Field projection is not the only way to access the fields of a record. Just as we can use tuple patterns to take tuples apart, so do we have record patterns for accessing the fields of a record:
let {x=first, y=second} = p
This binds the variables first
and second
to the x
and
y
fields of p
. Instead of just names, first
and
second
could also be patterns themselves, permitting further
deconstruction when the fields of a record are themselves records or
tuples. For now, all fields of the record must be mentioned in the
pattern. As a common-case shortcut, a field name can be listed by
itself, to bind a variable by the same name:
let {x,y} = p
-- same as
let {x=x,y=y} = p
Record patterns can of course also appear as function parameters, although type annotations are necessary due to limitations in the type inference capabilities of the Futhark compiler:
let add_points {x1:f64, y1:f64} {x2:f64, y2:f64} =
{x = x1 + x2, y = y1 + y2}
Record Updates
When working with records, it is frequently useful to change just one field of a record, while leaving the others intact. Using the constructs seen so far, this can be done by taking apart the record in a record pattern (or using projection), and constructing a new one:
let incr_x {x:f64, y:f64} =
{x = x+1.0, y = y}
This works fine for small records, but quickly becomes unwieldy once
the number of fields increases. OCaml supports a with
construct
for this purpose: {p with x = p.x+1.0}
(using OCaml’s dot notation
for field access). This works fine, and would also function in
Futhark, but we opted for a more general construct instead.
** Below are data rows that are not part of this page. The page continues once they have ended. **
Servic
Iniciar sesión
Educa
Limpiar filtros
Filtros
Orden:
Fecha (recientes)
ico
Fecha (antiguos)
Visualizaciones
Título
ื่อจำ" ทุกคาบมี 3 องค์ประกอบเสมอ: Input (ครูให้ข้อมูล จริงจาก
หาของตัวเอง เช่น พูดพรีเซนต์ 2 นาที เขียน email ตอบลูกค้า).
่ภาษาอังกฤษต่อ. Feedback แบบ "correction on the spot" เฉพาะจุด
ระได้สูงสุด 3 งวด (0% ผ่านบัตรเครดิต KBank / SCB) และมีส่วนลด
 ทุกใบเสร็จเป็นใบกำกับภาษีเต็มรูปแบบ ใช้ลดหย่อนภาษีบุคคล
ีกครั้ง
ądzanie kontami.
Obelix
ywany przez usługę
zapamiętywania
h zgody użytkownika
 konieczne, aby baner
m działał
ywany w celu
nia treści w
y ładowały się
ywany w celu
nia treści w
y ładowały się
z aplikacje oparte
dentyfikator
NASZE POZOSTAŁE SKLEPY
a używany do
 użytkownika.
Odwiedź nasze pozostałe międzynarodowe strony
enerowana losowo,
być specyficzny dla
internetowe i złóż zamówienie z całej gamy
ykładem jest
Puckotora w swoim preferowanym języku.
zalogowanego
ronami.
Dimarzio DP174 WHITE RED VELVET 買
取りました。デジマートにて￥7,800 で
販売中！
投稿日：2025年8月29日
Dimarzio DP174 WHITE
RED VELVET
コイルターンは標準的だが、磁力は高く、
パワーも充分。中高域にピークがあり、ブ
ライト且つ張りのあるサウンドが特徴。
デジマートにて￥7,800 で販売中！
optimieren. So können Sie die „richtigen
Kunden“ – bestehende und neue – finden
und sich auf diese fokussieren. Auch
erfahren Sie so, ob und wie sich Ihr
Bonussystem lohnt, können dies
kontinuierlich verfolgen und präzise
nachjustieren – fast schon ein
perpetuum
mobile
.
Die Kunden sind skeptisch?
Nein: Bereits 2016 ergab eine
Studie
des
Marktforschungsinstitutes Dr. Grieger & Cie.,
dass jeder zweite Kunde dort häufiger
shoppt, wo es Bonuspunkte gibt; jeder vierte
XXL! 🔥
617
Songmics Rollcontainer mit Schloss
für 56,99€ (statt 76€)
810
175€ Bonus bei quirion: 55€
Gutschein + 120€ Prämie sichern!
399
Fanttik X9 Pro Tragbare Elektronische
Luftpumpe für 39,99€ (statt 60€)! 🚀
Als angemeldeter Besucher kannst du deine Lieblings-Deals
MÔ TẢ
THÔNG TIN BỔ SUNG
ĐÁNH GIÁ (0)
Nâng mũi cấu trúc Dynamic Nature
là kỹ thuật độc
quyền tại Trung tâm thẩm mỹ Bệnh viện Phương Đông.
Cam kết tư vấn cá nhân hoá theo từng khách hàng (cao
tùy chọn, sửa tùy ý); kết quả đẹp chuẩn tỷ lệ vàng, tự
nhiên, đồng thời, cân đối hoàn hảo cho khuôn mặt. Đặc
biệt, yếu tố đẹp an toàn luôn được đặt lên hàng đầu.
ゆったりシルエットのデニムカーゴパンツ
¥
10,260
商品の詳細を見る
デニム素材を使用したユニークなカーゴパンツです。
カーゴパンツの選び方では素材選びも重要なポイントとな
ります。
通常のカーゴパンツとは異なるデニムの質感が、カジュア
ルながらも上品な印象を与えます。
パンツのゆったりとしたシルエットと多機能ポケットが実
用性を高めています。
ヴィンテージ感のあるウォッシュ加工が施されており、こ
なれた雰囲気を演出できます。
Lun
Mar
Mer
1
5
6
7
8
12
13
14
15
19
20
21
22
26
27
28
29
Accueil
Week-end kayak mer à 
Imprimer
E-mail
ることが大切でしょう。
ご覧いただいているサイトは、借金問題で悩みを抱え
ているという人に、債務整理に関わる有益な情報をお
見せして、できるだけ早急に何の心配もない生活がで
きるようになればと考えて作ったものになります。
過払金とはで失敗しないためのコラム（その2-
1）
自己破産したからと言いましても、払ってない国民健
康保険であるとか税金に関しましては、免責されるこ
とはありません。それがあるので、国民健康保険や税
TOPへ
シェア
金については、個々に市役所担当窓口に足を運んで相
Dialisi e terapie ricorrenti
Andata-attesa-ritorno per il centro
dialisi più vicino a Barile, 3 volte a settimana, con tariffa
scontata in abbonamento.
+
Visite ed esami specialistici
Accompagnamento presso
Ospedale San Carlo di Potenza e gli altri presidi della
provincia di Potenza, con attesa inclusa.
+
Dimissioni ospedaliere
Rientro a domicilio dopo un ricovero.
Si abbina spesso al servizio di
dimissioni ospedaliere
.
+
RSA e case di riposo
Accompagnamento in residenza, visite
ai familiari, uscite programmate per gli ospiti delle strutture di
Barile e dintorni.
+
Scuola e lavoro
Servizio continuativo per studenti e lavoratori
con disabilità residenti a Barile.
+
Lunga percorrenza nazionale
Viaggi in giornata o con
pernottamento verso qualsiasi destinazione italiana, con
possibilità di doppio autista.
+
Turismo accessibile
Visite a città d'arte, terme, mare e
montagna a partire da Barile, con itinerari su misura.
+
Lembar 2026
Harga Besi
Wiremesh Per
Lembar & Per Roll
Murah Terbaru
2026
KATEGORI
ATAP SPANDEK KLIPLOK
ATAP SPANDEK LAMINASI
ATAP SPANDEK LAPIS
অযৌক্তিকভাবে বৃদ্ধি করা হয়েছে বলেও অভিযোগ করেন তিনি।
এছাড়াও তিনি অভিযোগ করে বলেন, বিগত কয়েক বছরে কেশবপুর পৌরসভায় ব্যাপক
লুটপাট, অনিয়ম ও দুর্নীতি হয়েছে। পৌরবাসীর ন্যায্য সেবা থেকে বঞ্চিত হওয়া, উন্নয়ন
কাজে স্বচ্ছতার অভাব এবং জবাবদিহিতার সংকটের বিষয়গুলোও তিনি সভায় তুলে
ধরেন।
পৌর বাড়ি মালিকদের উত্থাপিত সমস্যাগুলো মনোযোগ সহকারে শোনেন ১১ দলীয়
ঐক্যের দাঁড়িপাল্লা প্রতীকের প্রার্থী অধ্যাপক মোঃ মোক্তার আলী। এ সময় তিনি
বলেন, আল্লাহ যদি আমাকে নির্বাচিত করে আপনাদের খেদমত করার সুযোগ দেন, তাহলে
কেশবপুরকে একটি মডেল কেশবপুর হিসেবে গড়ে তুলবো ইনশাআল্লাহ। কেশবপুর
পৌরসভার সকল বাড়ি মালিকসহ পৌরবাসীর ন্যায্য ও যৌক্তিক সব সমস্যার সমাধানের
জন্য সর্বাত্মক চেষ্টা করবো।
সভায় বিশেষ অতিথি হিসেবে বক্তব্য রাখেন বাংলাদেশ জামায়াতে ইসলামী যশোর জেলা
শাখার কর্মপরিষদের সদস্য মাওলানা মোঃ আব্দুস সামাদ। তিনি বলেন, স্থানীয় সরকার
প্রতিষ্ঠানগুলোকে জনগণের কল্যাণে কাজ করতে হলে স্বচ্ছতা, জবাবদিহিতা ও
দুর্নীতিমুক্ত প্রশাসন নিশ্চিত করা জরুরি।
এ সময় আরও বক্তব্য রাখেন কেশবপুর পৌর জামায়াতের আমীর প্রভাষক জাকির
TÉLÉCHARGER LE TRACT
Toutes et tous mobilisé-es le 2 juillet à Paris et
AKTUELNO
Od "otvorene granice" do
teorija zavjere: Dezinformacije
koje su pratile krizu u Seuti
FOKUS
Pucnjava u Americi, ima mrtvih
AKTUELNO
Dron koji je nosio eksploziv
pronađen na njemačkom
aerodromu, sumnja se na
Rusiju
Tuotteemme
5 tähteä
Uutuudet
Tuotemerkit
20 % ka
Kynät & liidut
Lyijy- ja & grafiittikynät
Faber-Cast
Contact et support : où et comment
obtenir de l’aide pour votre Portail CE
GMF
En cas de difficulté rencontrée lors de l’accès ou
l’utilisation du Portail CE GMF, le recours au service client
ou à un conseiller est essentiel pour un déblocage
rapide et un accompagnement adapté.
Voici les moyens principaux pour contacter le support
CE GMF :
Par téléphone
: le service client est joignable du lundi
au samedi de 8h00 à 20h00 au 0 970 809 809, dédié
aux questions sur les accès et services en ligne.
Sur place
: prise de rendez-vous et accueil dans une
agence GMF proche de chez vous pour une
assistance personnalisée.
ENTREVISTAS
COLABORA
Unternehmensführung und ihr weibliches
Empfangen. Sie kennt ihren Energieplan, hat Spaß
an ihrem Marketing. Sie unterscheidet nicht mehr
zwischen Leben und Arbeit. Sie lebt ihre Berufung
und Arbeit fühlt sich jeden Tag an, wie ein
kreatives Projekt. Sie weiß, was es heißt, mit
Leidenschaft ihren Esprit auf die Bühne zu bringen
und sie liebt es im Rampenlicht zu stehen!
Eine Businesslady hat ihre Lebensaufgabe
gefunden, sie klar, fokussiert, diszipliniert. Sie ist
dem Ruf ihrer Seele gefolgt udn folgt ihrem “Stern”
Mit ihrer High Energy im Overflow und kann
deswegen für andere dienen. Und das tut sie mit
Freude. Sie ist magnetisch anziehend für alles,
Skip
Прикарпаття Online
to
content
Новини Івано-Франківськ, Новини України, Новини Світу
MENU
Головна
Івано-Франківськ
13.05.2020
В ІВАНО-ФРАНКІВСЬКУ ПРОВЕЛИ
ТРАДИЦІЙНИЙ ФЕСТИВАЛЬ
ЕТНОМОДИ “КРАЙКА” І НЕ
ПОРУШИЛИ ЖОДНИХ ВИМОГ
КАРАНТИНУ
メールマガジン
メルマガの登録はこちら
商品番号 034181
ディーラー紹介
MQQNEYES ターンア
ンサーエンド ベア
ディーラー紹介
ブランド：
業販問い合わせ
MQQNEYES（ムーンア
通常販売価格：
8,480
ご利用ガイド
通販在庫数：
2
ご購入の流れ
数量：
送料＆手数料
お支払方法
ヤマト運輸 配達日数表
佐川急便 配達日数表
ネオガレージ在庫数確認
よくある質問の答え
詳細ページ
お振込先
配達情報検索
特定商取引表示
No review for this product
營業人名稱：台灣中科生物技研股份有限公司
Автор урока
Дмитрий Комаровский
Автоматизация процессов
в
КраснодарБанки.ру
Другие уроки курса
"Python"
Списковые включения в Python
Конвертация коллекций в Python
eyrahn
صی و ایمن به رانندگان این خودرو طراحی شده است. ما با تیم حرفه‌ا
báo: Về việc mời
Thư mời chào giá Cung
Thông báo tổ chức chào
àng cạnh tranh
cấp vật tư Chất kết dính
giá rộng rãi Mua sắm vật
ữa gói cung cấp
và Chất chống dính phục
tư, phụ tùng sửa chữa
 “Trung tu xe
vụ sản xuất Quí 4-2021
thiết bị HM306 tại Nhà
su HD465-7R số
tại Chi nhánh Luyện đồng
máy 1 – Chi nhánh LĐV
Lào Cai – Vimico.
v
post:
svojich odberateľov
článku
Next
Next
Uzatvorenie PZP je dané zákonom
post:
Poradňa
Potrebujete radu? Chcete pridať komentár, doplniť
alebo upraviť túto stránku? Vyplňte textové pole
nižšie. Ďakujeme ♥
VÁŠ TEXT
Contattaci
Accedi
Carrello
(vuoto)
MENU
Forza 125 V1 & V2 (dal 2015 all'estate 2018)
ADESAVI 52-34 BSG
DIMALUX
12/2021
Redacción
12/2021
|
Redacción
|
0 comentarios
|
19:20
So far, record expressions have consisted of comma-separated field assignments. We extend this notation, so that an arbitrary expression can occur in place of a field assignment:
{p, x = #x p}
An expression used like this (here, p
) must itself evaluate to a
record. The fields of that record are added to the record constructed
by the record expression. For example, we can rewrite incr_x
:
let incr_x (p: {x:f64,y:f64}) =
{p, x = #x p + 1.0}
Record expressions are evaluated left-to-right, such that if duplicate fields occur, the rightmost one takes precedence. That means we could introduce a bug by erroneously writing the above expression as:
{x = #x p + 1, p}
Since p
already has a field x
, the result of the field
assignment will not be included in the resultant record. This error
is easy to make, but fortunately also easy to detect and warn about in
a compiler.
These extended record expressions are not just for record updates, but
perform general record concatenation. For any two records r1
and r2
, the record expression {r1,r2}
produces a record whose
fields are the union of the fields in r1
and r2
(the latter
taking precedence).
We do not yet know which programming techniques are enabled by this capability, but we are looking forward to finding out. It seems likely that we will eventually add facilities for partial record patterns (only extracting a subset of fields), as well as some facility for removing fields from records. We may also adopt some form of row polymorphism once the time comes to add full parametric polymorphism to Futhark. But that will have to wait for another blog post.